▸ Problem requirements
Reproduce word for word everything in the listing from the line containing "local, pesticide-free produce" down to the line containing "UNIT ECONOMICS", including both of those lines.

▸ Data for review

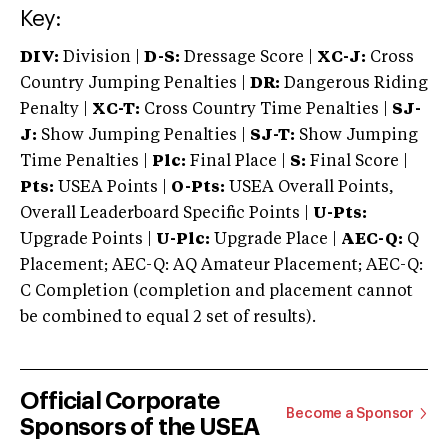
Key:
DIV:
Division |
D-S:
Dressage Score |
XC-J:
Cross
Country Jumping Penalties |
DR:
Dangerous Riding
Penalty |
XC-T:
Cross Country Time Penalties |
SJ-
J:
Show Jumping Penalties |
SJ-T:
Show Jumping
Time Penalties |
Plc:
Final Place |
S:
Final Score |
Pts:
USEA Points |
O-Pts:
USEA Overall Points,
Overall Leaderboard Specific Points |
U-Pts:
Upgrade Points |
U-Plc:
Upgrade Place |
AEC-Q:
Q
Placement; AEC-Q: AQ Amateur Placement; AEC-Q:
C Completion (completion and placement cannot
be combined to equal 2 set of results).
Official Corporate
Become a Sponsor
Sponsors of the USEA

* * *

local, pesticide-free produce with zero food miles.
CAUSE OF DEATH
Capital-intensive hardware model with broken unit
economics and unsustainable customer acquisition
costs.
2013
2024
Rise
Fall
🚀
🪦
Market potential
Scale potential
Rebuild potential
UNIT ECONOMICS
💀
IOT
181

---

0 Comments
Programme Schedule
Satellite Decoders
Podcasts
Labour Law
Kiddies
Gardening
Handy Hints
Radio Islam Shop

▸ Finished exercise
local, pesticide-free produce with zero food miles.
CAUSE OF DEATH
Capital-intensive hardware model with broken unit
economics and unsustainable customer acquisition
costs.
2013
2024
Rise
Fall
🚀
🪦
Market potential
Scale potential
Rebuild potential
UNIT ECONOMICS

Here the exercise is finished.